EXTRACT TO READ:
On the other hand, an extrinsic perspective focuses on the usability of data in concrete research contexts, i.e., its “fitness for use” (or fitness for purpose) and contrasts with the intrinsic perspective, which emphasizes the internal properties of the data itself. Other dimensions related to the extrinsic perspective are the legal and ethical dimensions, including open science-related aspects such as reuse and replicability of the data (Daikeler et al., 2024). A prominent implementation is the so-called FAIR principle, introduced by Wilkinson et al. (2016). The acronym refers to the data requirements being findable, accessible, interoperable, and reusable. Data adhering to these FAIR principles are of high scientific value and are necessary but not necessarily sufficient conditions for reproducible (and replicable) research (Schoch et al., 2024). The section on “An Integrated DBD Quality Perspective” will extend the discussion of extrinsic (or contextual) data quality (Batini & Scannapieco, 2006).

Finally, we also want to refer to a recent position paper by Birkenmaier et al. (2024), titled “Defining and Evaluating Data Quality for the Social Sciences”, which also links existing data quality approaches, such as the TSE mentioned above, to more recent methodological developments in the (computational) social sciences. They highlight the challenges of diverse methods, varying data types (surveys, social media, web tracking, and linked data), and the lack of universal standards. In response, they propose a comprehensive and unified framework that integrates two major traditions in data quality evaluation: error-focused frameworks (like the Total Survey Error approach) and dimension-focused frameworks, which emphasize accuracy, timeliness, and usability. Based on input from multiple domain experts, they emphasize the importance of “fitness for use,” meaning data quality should be evaluated based on its intended use case. The proposed framework centers around defining the purpose of data usage clearly, specifying intrinsic quality requirements (such as accuracy and reliability), and addressing extrinsic requirements (like accessibility, documentation, and interoperability). The framework offers practical guidance for researchers and data curators by mapping these requirements to concrete metrics and indicators.

An In-Depth Introduction to DBD

In recent years, the social sciences have increasingly recognized the potential of DBD to address new substantive research questions in many research fields (Box-Steffensmeier et al., 2022). However, the scientific use of DBD is also associated with entirely new challenges. In contrast to survey data, most DBD are not generated for research purposes but are a side product of our daily activities (also called “readymade data” by Salganik, 2018). Hence, the data generation process is not based on elaborate research designs, which in turn may have profound implications for the validity of the conclusions drawn from the analysis of DBD. With respect to the aforementioned distinction between the intrinsic and extrinsic perspective, this mostly refers to the intrinsic perspective.

EXERCISE REQUIREMENTS: Retype the data quality passage from "An In-Depth Introduction" to "the intrinsic perspective.", with both included. The records have nothing to do with the data quality passage.

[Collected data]
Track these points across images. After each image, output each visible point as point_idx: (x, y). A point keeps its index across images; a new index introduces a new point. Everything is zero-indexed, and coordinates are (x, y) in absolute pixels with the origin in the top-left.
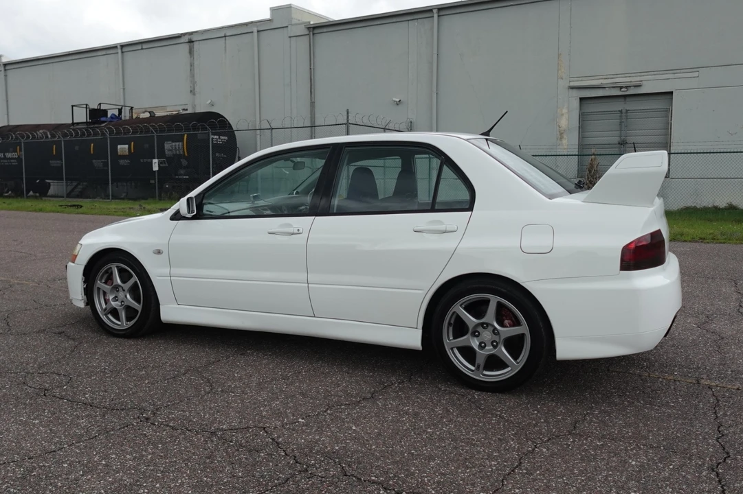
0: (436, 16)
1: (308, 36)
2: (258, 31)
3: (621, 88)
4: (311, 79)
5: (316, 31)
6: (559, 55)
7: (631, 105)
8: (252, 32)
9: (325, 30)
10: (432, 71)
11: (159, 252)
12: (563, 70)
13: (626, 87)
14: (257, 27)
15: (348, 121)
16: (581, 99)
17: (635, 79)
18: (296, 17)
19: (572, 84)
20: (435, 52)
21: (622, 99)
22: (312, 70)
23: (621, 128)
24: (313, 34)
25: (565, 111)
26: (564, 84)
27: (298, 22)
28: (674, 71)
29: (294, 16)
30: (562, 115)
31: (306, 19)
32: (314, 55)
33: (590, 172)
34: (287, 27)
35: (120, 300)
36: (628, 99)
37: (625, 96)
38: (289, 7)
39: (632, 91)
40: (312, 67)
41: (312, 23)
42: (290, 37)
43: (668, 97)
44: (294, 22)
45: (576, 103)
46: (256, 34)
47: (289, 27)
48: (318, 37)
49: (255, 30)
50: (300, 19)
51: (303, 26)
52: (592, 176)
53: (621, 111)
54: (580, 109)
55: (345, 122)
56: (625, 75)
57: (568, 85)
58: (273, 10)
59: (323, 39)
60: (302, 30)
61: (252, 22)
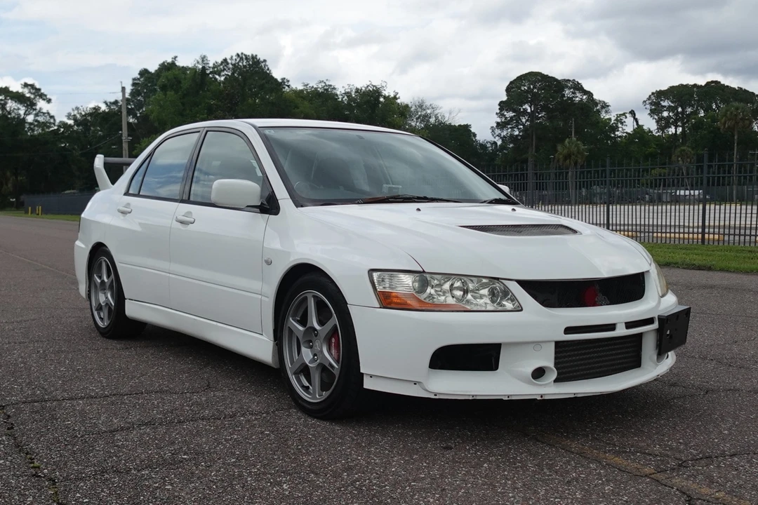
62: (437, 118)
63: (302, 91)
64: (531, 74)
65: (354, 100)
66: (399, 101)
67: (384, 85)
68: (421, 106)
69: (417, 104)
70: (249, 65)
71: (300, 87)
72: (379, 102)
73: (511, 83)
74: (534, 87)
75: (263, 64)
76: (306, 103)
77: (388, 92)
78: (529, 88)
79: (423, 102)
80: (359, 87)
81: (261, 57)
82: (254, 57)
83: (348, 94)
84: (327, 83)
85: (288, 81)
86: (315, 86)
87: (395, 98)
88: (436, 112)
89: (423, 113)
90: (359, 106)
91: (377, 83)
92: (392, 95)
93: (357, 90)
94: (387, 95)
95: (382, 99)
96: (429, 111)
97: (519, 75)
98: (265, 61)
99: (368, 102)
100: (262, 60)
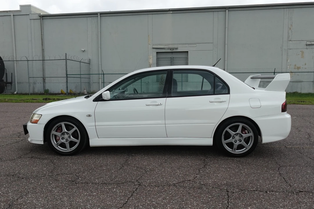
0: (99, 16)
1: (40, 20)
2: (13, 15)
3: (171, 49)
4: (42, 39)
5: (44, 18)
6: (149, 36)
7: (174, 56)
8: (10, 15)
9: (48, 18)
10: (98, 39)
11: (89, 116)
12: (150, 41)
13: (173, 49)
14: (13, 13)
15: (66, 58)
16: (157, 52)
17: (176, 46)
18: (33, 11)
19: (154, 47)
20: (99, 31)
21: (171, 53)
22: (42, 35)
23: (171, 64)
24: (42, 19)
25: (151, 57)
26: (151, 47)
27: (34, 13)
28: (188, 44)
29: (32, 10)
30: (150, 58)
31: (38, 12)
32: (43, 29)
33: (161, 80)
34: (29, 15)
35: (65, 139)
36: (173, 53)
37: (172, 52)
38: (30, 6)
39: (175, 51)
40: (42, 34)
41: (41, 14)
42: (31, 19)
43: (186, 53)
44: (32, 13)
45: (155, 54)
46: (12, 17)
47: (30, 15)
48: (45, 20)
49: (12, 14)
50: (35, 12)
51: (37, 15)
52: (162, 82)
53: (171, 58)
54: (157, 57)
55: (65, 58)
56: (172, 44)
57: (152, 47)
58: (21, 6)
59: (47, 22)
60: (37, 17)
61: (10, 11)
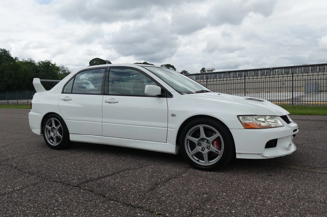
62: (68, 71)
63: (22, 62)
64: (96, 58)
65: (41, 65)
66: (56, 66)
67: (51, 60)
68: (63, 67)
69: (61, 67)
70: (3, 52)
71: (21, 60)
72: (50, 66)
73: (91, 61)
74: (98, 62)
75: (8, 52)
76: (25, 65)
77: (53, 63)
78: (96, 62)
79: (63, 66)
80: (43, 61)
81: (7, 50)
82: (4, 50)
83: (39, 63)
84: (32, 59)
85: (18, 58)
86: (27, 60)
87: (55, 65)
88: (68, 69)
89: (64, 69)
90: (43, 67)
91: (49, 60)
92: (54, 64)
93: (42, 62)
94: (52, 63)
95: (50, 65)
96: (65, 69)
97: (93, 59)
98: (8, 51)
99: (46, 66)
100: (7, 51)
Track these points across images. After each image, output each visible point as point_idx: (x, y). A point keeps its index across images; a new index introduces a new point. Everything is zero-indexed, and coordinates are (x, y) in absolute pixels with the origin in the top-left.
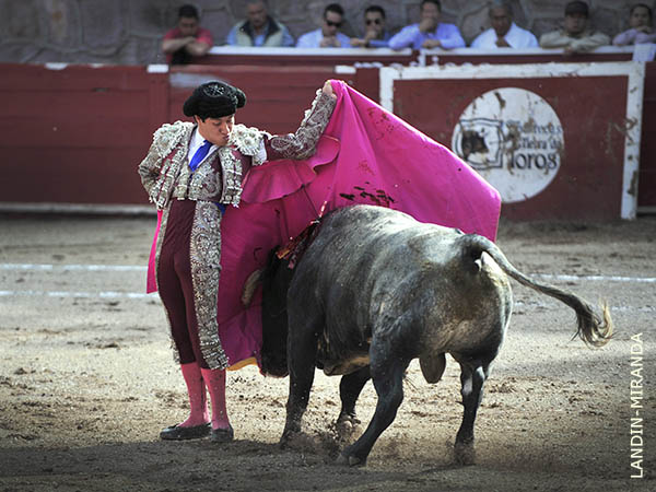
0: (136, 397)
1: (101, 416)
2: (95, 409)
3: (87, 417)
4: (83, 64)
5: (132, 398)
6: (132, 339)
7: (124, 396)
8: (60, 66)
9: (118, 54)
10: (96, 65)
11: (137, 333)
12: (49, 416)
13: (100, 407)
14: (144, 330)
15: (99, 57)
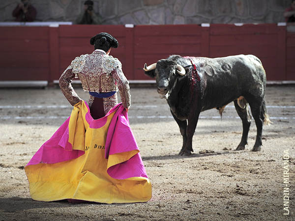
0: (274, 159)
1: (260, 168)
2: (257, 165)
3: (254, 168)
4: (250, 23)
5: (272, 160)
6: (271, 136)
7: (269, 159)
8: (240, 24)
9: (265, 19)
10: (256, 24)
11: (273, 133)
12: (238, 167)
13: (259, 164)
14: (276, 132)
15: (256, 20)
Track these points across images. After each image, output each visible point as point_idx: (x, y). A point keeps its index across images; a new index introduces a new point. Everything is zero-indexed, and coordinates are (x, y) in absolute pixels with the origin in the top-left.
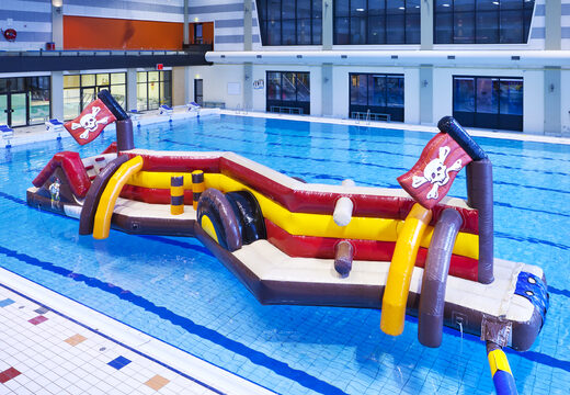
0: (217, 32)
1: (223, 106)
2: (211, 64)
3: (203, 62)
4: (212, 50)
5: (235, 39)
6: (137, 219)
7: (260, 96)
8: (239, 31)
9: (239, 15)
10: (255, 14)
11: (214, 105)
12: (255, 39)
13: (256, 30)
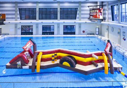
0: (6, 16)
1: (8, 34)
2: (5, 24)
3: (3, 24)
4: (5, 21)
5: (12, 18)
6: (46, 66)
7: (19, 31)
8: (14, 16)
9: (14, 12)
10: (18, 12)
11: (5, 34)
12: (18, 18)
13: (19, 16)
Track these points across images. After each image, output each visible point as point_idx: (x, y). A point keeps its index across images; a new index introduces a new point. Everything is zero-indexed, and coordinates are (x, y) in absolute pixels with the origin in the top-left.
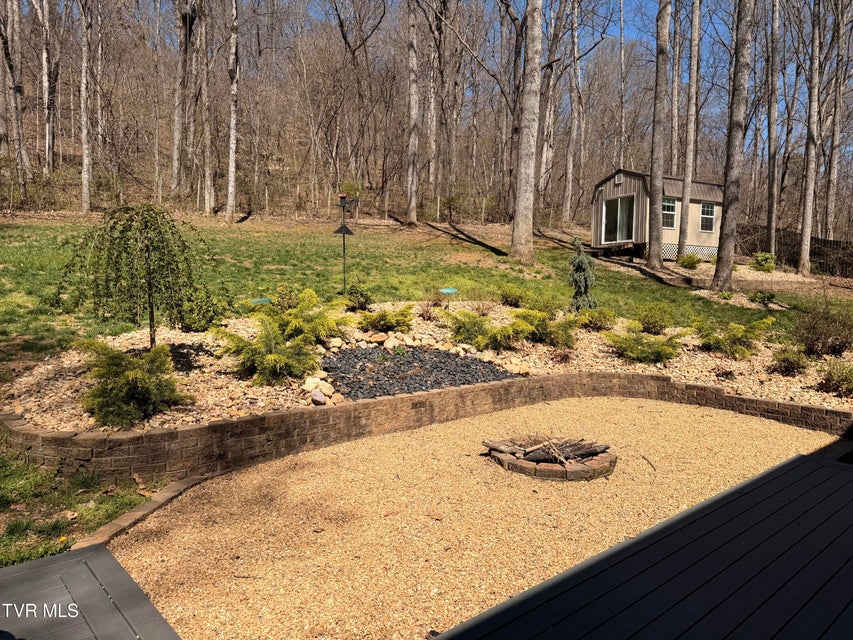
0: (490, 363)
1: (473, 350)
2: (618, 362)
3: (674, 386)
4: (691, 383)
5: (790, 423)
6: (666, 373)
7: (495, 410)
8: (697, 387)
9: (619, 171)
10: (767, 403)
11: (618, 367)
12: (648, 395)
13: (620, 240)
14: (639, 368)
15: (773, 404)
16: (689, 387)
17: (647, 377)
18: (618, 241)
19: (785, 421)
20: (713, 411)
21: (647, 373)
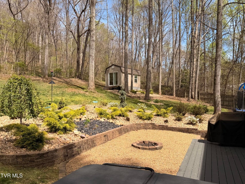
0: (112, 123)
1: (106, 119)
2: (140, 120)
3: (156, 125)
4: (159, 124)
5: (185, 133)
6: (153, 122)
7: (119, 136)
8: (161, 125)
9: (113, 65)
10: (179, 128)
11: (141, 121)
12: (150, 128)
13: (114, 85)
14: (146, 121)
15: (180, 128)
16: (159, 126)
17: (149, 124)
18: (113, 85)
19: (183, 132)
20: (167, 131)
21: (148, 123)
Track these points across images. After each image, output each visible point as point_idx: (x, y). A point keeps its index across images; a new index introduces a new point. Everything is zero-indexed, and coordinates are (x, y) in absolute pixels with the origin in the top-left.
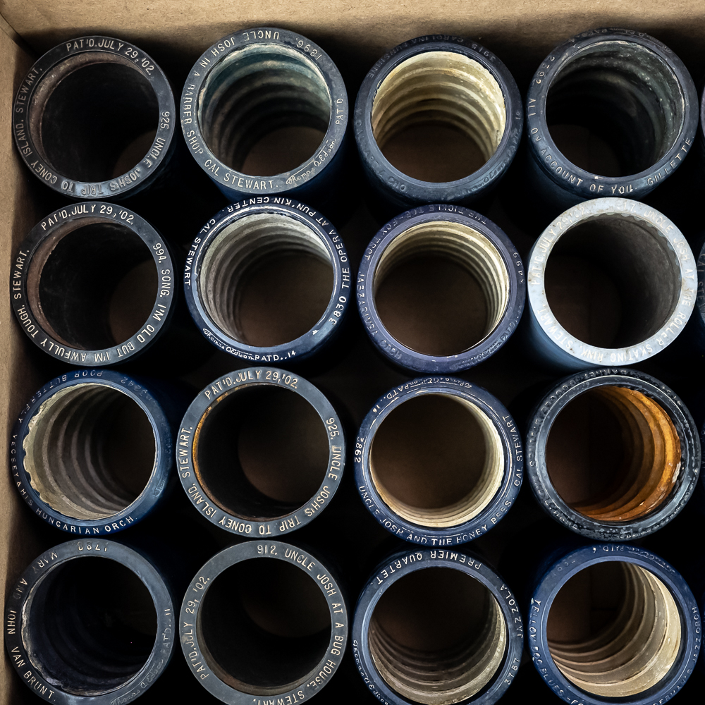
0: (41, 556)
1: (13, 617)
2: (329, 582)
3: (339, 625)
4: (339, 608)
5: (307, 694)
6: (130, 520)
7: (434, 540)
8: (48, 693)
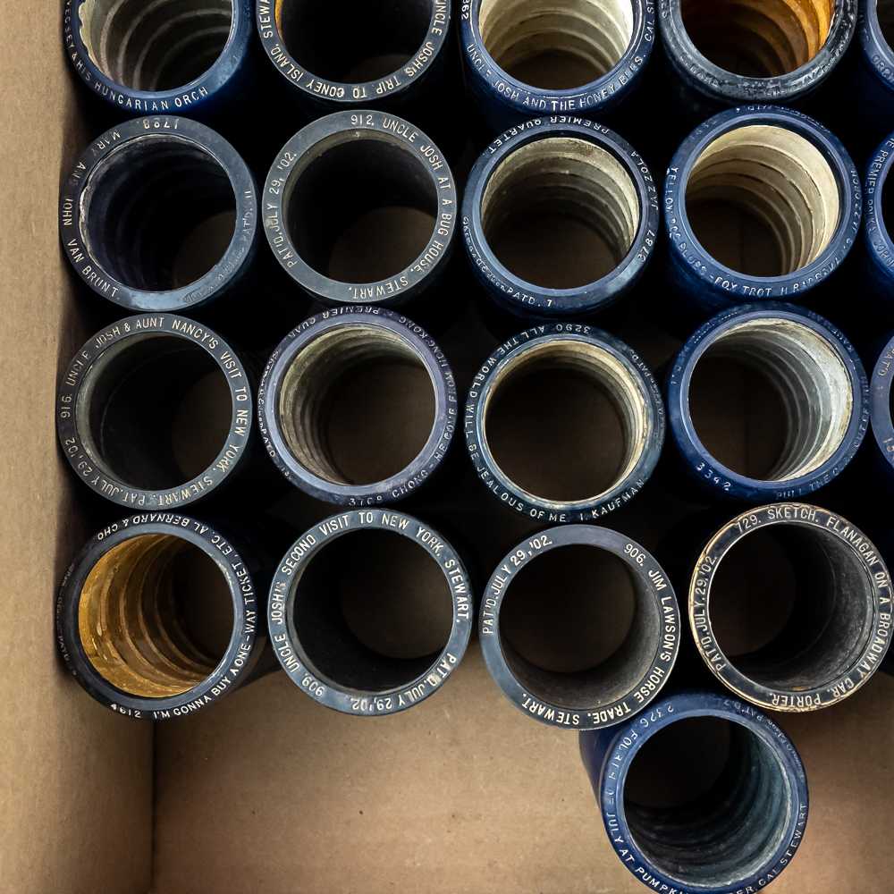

EXERCISE RESULT:
An In-Depth Introduction to DBD

In recent years, the social sciences have increasingly recognized the potential of DBD to address new substantive research questions in many research fields (Box-Steffensmeier et al., 2022). However, the scientific use of DBD is also associated with entirely new challenges. In contrast to survey data, most DBD are not generated for research purposes but are a side product of our daily activities (also called “readymade data” by Salganik, 2018). Hence, the data generation process is not based on elaborate research designs, which in turn may have profound implications for the validity of the conclusions drawn from the analysis of DBD. With respect to the aforementioned distinction between the intrinsic and extrinsic perspective, this mostly refers to the intrinsic perspective.